Но из всех пьес, о которых я Вам говорю, нет ни одной, в которой не было бы любовного или, вернее, галантного эпизода, ибо все неизбежно приноравливается к господствующему вкусу. И не думайте, сударь, что этот злосчастный обычай вводить в наши трагедии ненужные любовные эпизоды обязан своим возникновением Расину, которого в этом упрекают в Италии. Он, напротив, сделал все, что мог, чтобы улучшить в этом отношении вкус публики. Любовная страсть у него никогда не играет эпизодической роли, она составляет самую основу всех его произведений, в ней их главный интерес. Это самая драматичная страсть, самая богатая чувствованиями, самая многообразная, она должна быть душой драматического произведения или должна быть вовсе изгнана из него. Если любовь не трагична, то она пошла, а если трагична, то она должна царить единовластно: она не может быть на втором плане.

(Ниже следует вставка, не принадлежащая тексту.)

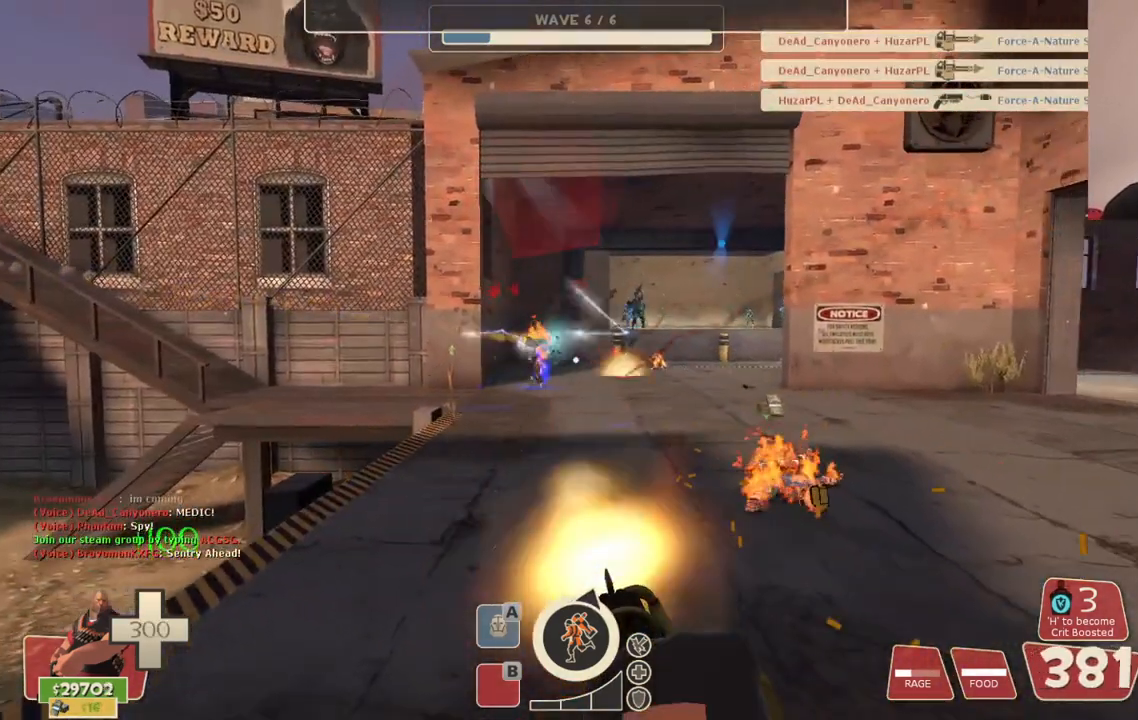
{"buttons": ["L2", "R2"], "left_stick": "down-right", "right_stick": "center", "events": [[167, "left_stick", "down-right"]]}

Надо признаться, что Ротру[424], и даже великий Корнель, создавая наш театр, почти всегда портили его пустой галантностью, выдаваемой за любовь, и любовными интригами, чуждыми истинной страсти и потому недостойными театра, и если Вы спрашиваете, почему у нас играют так мало пьес Пьера Корнеля, не ищите причины в чем-либо другом. Это потому, что в трагедии «Отон»

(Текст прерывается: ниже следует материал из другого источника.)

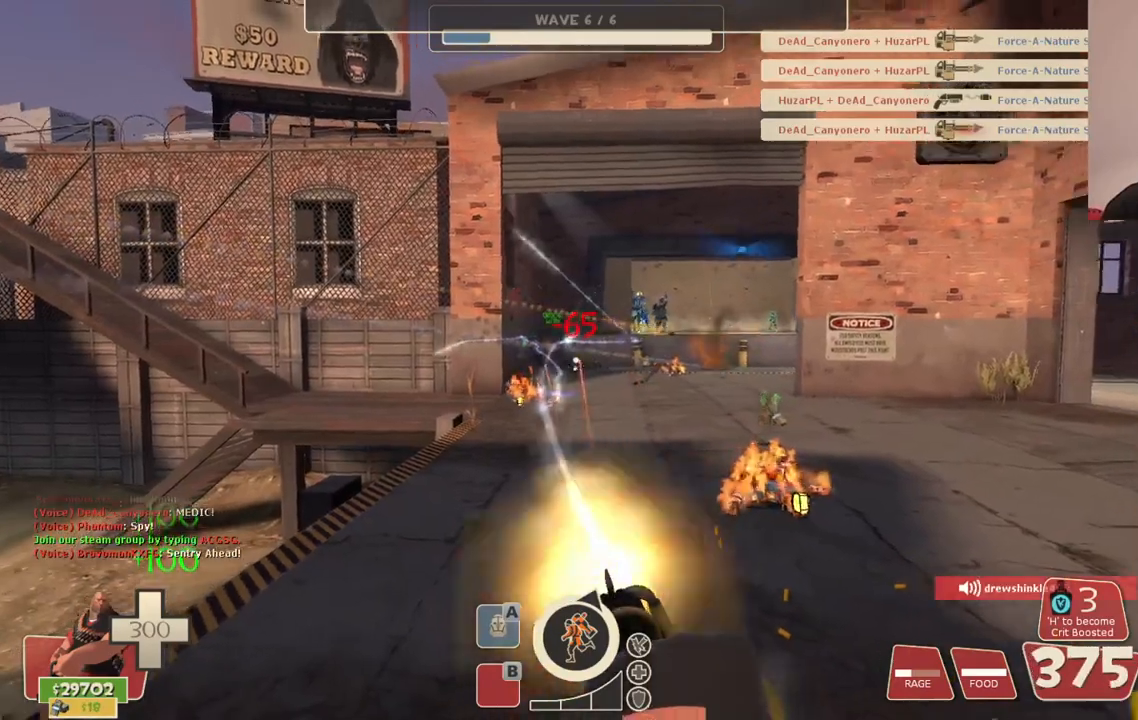
{"buttons": ["L2", "R2"], "left_stick": "down-right", "right_stick": "center", "events": [[100, "left_stick", "right"], [483, "left_stick", "down-right"]]}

Как царедворец с ней беседу вел Отон,

А не как человек, что пламенно влюблен…

Текли слова легко и не оскудевая,

Ум приводя в восторг, души не задевая.

Не столь искусная, затверженная речь

Камиллу, мнится мне, могла б сильней зажечь…

Когда Отон в любви Камилле изъяснялся,

Он был ли пылок с ней? Иль холоден остался?

Потому что в «Помпее»[425] Клеопатра, лишняя в этой пьесе, говорит о Цезаре:

Посланья он строчит и в них скорбит о том,

Что, всех врагов разбив, он стал ее рабом.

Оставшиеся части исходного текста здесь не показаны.